Mr Dole's campaign manager Scott Reed made the urgent entreaty at an meeting with Perot in Dallas. The results of the session were not clear last night, though an unnamed Reform Party source said in advance that it was unlikely Perot would end his candidacy.
A spokeswoman for Mr Perot said she was not aware of any Perot-Reed meeting but stated emphatically: "Mr Perot has no intention of quitting the race, no intention whatsoever." The Dole campaign team was not available for comment.
Whatever the outcome, the plea was evidence of the deep frustration within the Dole campaign as the 1996 campaign entered the final 12 days with Mr Clinton ahead by 15 points or more in the polls.
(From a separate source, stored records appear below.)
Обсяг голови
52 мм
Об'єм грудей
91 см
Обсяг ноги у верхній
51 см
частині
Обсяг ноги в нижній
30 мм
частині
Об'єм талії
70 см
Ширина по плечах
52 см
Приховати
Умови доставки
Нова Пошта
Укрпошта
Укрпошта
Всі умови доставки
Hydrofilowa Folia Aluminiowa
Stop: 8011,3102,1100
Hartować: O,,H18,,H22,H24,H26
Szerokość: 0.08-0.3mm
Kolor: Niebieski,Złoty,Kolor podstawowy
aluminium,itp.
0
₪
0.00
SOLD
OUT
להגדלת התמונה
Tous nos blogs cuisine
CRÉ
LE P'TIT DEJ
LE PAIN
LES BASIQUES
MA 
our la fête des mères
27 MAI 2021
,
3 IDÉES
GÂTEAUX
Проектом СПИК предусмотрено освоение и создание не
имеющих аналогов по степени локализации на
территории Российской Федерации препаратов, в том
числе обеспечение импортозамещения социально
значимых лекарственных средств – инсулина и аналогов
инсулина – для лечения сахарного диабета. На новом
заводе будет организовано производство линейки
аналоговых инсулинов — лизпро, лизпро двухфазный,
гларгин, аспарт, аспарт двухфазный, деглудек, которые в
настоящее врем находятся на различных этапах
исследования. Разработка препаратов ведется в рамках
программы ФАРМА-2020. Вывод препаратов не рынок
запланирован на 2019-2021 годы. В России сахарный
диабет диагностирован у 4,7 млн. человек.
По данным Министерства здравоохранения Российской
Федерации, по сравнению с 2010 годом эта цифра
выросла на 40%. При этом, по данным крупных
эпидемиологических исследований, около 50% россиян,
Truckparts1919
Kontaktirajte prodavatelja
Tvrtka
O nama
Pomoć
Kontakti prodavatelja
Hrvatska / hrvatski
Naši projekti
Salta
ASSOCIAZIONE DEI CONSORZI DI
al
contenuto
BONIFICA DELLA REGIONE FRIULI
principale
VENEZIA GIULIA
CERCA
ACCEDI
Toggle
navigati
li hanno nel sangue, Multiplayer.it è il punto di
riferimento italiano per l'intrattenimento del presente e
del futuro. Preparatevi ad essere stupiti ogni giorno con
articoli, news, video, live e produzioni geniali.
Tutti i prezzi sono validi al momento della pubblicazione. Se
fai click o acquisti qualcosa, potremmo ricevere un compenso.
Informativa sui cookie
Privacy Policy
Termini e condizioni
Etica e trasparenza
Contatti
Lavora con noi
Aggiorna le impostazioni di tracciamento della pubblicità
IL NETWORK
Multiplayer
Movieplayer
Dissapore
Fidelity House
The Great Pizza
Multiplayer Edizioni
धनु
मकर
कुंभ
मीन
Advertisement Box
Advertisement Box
Republican sources said the decision to make a pitch for Mr Perot's endorsement grew out of internal discussions about how to shake up the race in the closing days.
An endorsement by Mr Perot could swing several states in Dole's favour, especially in the Mountain West. Texas and Florida are also two traditionally Republican states where Mr Clinton and Mr Dole are running neck-and-neck with Mr Perot on roughly 6 per cent.
Mr Dole decided to go forward with the entreaty despite Perot's unpredictability and recent bad blood between the Dole and Perot camps, the Republican sources said.
In making the eleventh-hour entreaty to Mr Perot, the Dole campaign implicitly acknowledged that its recent strategy of attacking Mr Clinton's ethics has failed to cut into his lead.